Both hills were once crowned with castles in the time of Henry the Lion. They were built around 1100 by the Counts of Reinhausen, who had turned their ancestral seat in Reinhausen into an Augustinian monastery. Thereafter the castles changed hands several times. Finally around 1270, the Gleichen went to the Lords of Uslar. Soon afterwards the House of Uslar divided the assets between the two lines of Altengleichen and Neuengleichen. Neuengleichen fell in 1451 to the Landgraves of Hesse, whilst Altengleichen remained under Guelph rule. Not until the wake of the course of the Vienna Congress was ownership of Neuengleichen relinquished to the Kingdom of Hanover and from then on re-transferred back to the House of Uslar (at Altengleichen), which since 1825 had been called Uslar-Gleichen.
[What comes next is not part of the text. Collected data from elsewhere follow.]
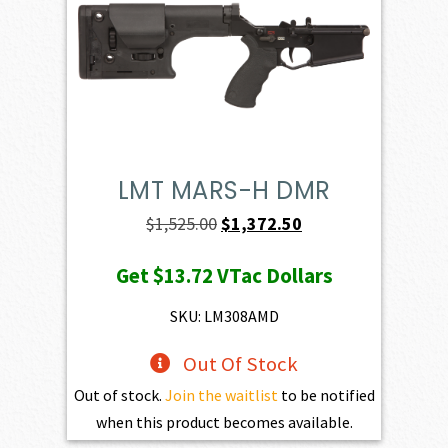
LMT MARS-H DMR
Original
Current
$
1,525.00
$
1,372.50
price
price
Get
$13.72
VTac Dollars
was:
is:
$1,525.00.
$1,372.50.
SKU: LM308AMD
Out Of Stock
Out of stock.
Join the waitlist
to be notified
when this product becomes available.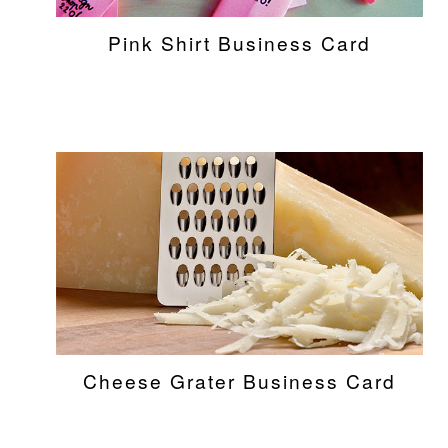
Pink Shirt Business Card
Cheese Grater Business Card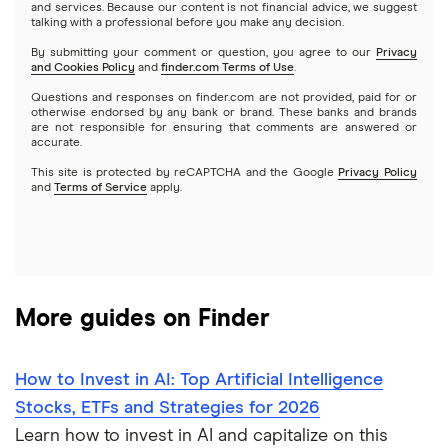
Webull
and services. Because our content is not financial advice, we suggest
Index funds
talking with a professional before you make any decision.
Netflix
SoFi Invest
By submitting your comment or question, you agree to our
Privacy
and Cookies Policy
and
finder.com Terms of Use
.
Mutual funds
NVIDIA
Wealthfront
Questions and responses on finder.com are not provided, paid for or
otherwise endorsed by any bank or brand. These banks and brands
Options
Tesla
are not responsible for ensuring that comments are answered or
Webull
accurate.
This site is protected by reCAPTCHA and the Google
Privacy Policy
A to Z list of companies
REITs
See more reviews
and
Terms of Service
apply.
More guides on Finder
How to Invest in AI: Top Artificial Intelligence
Stocks, ETFs and Strategies for 2026
Learn how to invest in AI and capitalize on this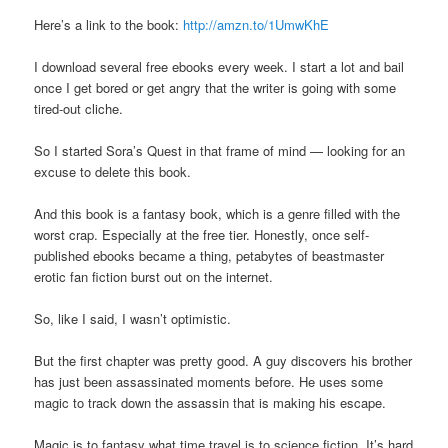
Here’s a link to the book:
http://amzn.to/1UmwKhE
I download several free ebooks every week. I start a lot and bail
once I get bored or get angry that the writer is going with some
tired-out cliche.
So I started Sora’s Quest in that frame of mind — looking for an
excuse to delete this book.
And this book is a fantasy book, which is a genre filled with the
worst crap. Especially at the free tier. Honestly, once self-
published ebooks became a thing, petabytes of beastmaster
erotic fan fiction burst out on the internet.
So, like I said, I wasn’t optimistic.
But the first chapter was pretty good. A guy discovers his brother
has just been assassinated moments before. He uses some
magic to track down the assassin that is making his escape.
Magic is to fantasy what time travel is to science fiction. It’s hard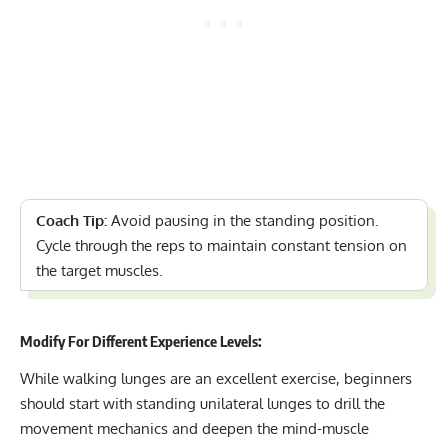
Coach Tip:
Avoid pausing in the standing position.
Cycle through the reps to maintain constant tension on
the target muscles.
Modify For Different Experience Levels:
While walking lunges are an excellent exercise, beginners
should start with standing unilateral lunges to drill the
movement mechanics and deepen the mind-muscle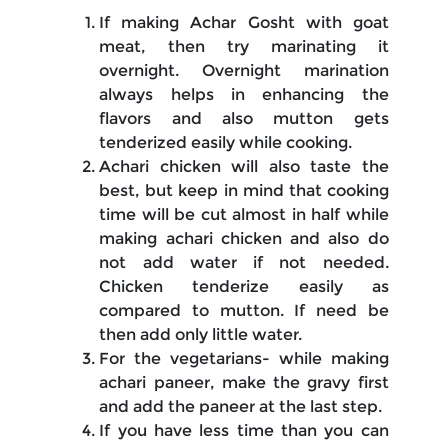
If making Achar Gosht with goat
meat, then try marinating it
overnight. Overnight marination
always helps in enhancing the
flavors and also mutton gets
tenderized easily while cooking.
Achari chicken will also taste the
best, but keep in mind that cooking
time will be cut almost in half while
making achari chicken and also do
not add water if not needed.
Chicken tenderize easily as
compared to mutton. If need be
then add only little water.
For the vegetarians- while making
achari paneer, make the gravy first
and add the paneer at the last step.
If you have less time than you can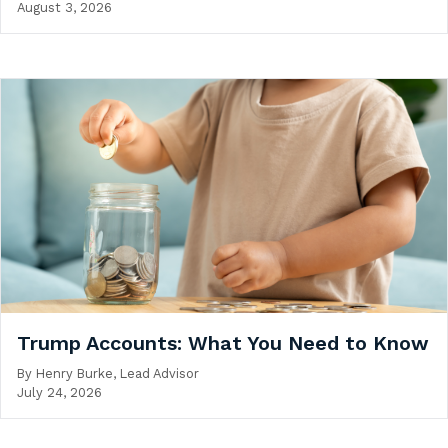
August 3, 2026
Trump Accounts: What You Need to Know
By
Henry Burke, Lead Advisor
July 24, 2026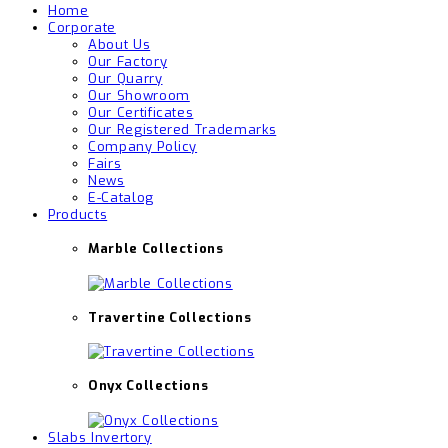
Home
Corporate
About Us
Our Factory
Our Quarry
Our Showroom
Our Certificates
Our Registered Trademarks
Company Policy
Fairs
News
E-Catalog
Products
Marble Collections
Travertine Collections
Onyx Collections
Slabs Invertory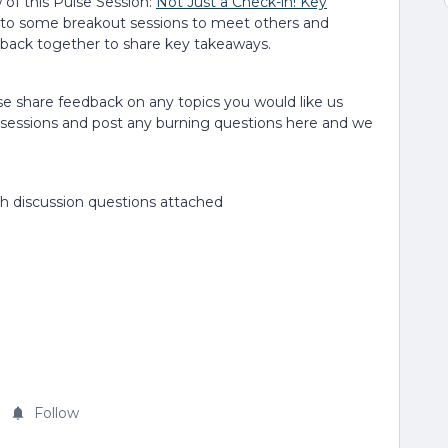
 of this Pulse Session:
Not Just a Check-in! Key
nto some breakout sessions to meet others and
 back together to share key takeaways.
ase share feedback on any topics you would like us
sessions and post any burning questions here and we
h discussion questions attached
Follow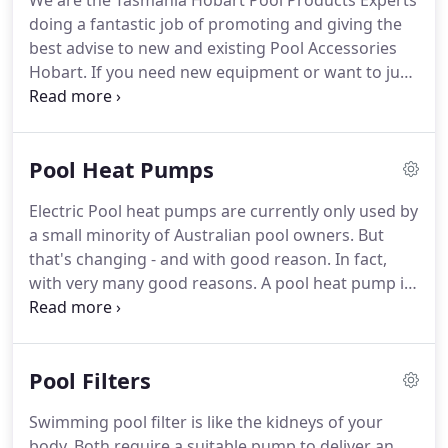
We are the Tasmania Hobart Pool Products Experts
doing a fantastic job of promoting and giving the
best advise to new and existing Pool Accessories
Hobart. If you need new equipment or want to just
upgrade or enhance your existing pool equipment
we are able to provide you with our most informed
and expert advice?
Pool Heat Pumps
Electric Pool heat pumps are currently only used by
a small minority of Australian pool owners. But
that's changing - and with good reason. In fact,
with very many good reasons. A pool heat pump is
an amazingly simple piece of technology. What's
more, it is highly energy efficient and a relatively
low-cost option for heating your pool more or less
Pool Filters
year round.
Swimming pool filter is like the kidneys of your
body. Both require a suitable pump to deliver an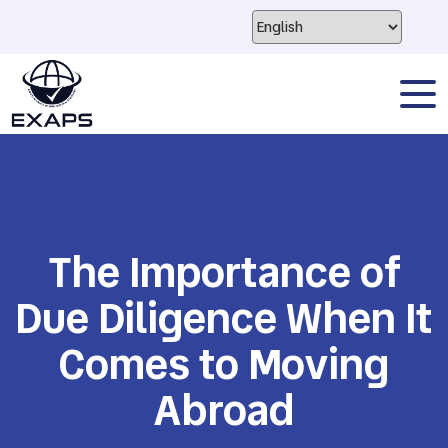
The Importance of
Due Diligence When It
Comes to Moving
Abroad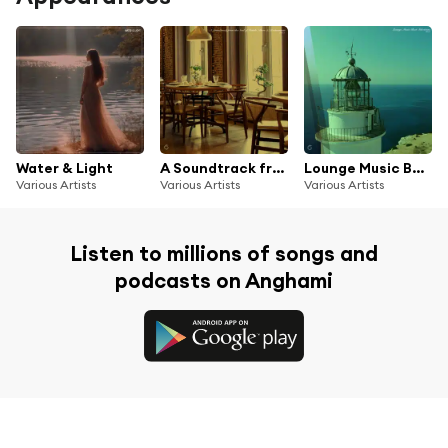
Water & Light
A Soundtrack from the Soul of Hotels, Bars & Restaurants Vol. 2
Lounge Music Best Selections Vol. 2
Various Artists
Various Artists
Various Artists
Listen to millions of songs and
podcasts on Anghami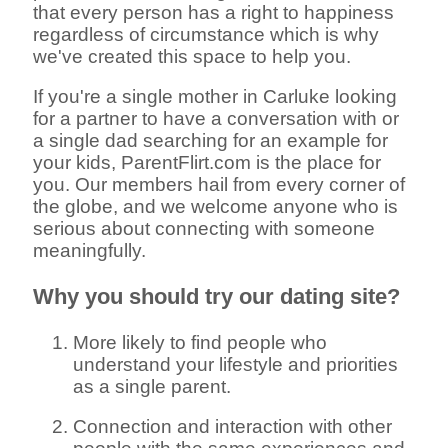
that every person has a right to happiness
regardless of circumstance which is why
we've created this space to help you.
If you're a single mother in Carluke looking
for a partner to have a conversation with or
a single dad searching for an example for
your kids, ParentFlirt.com is the place for
you. Our members hail from every corner of
the globe, and we welcome anyone who is
serious about connecting with someone
meaningfully.
Why you should try our dating site?
More likely to find people who
understand your lifestyle and priorities
as a single parent.
Connection and interaction with other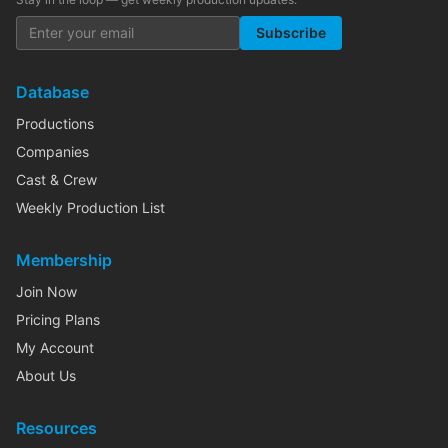
Subscribe
Database
Productions
Companies
Cast & Crew
Weekly Production List
Membership
Join Now
Pricing Plans
My Account
About Us
Resources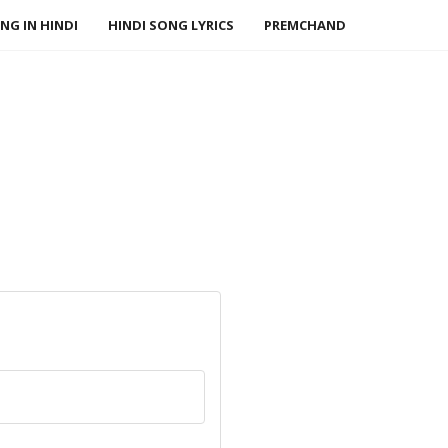
NG IN HINDI
HINDI SONG LYRICS
PREMCHAND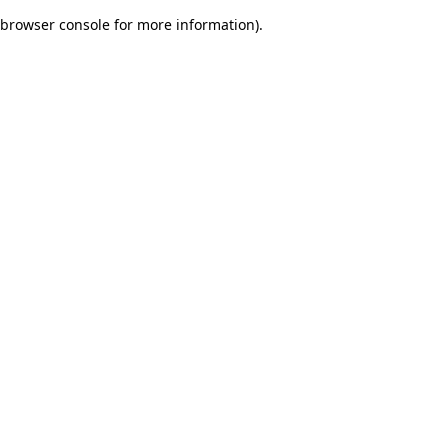
browser console for more information)
.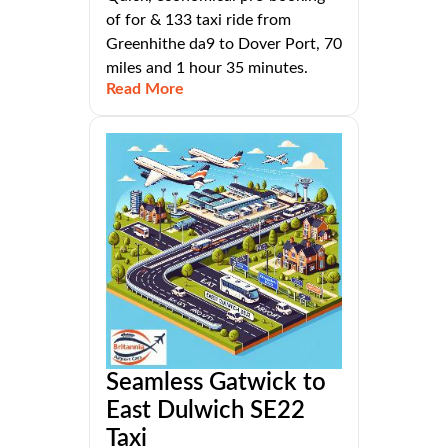
of for & 133 taxi ride from
Greenhithe da9 to Dover Port, 70
miles and 1 hour 35 minutes.
Read More
Seamless Gatwick to
East Dulwich SE22
Taxi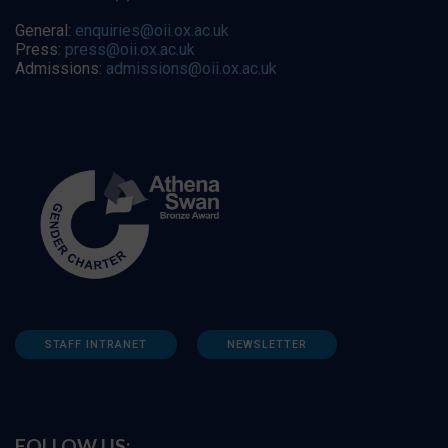
General:
enquiries@oii.ox.ac.uk
Press:
press@oii.ox.ac.uk
Admissions:
admissions@oii.ox.ac.uk
STAFF INTRANET
NEWSLETTER
FOLLOW US: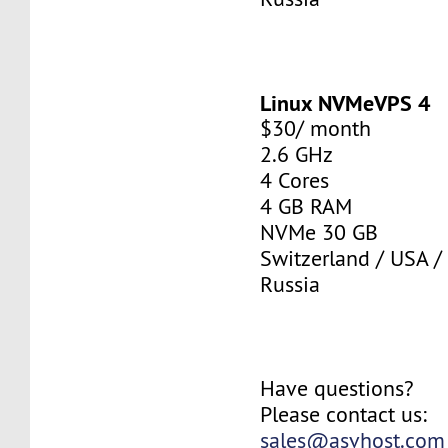
Linux NVMeVPS 4
$30/ month
2.6 GHz
4 Cores
4 GB RAM
NVMe 30 GB
Switzerland / USA /
Russia
Have questions?
Please contact us:
sales@asvhost.com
The Gleichen castles were never captured in the numerous feuds, but had been abandoned in the 16th century. The occupants moved to farms that formerly supplied them in the neighbourhood; the castles fell into ruins that are still visible, especially on those of Altengleichen.

The Göttingen mathematician, David Hilbert, used to ask in his lectures why the hills were called die Gleichen (literally: "the same"). They neither look the same, nor are they the same height. When no-one knew the answer, he replied: because they are the same distance from one another.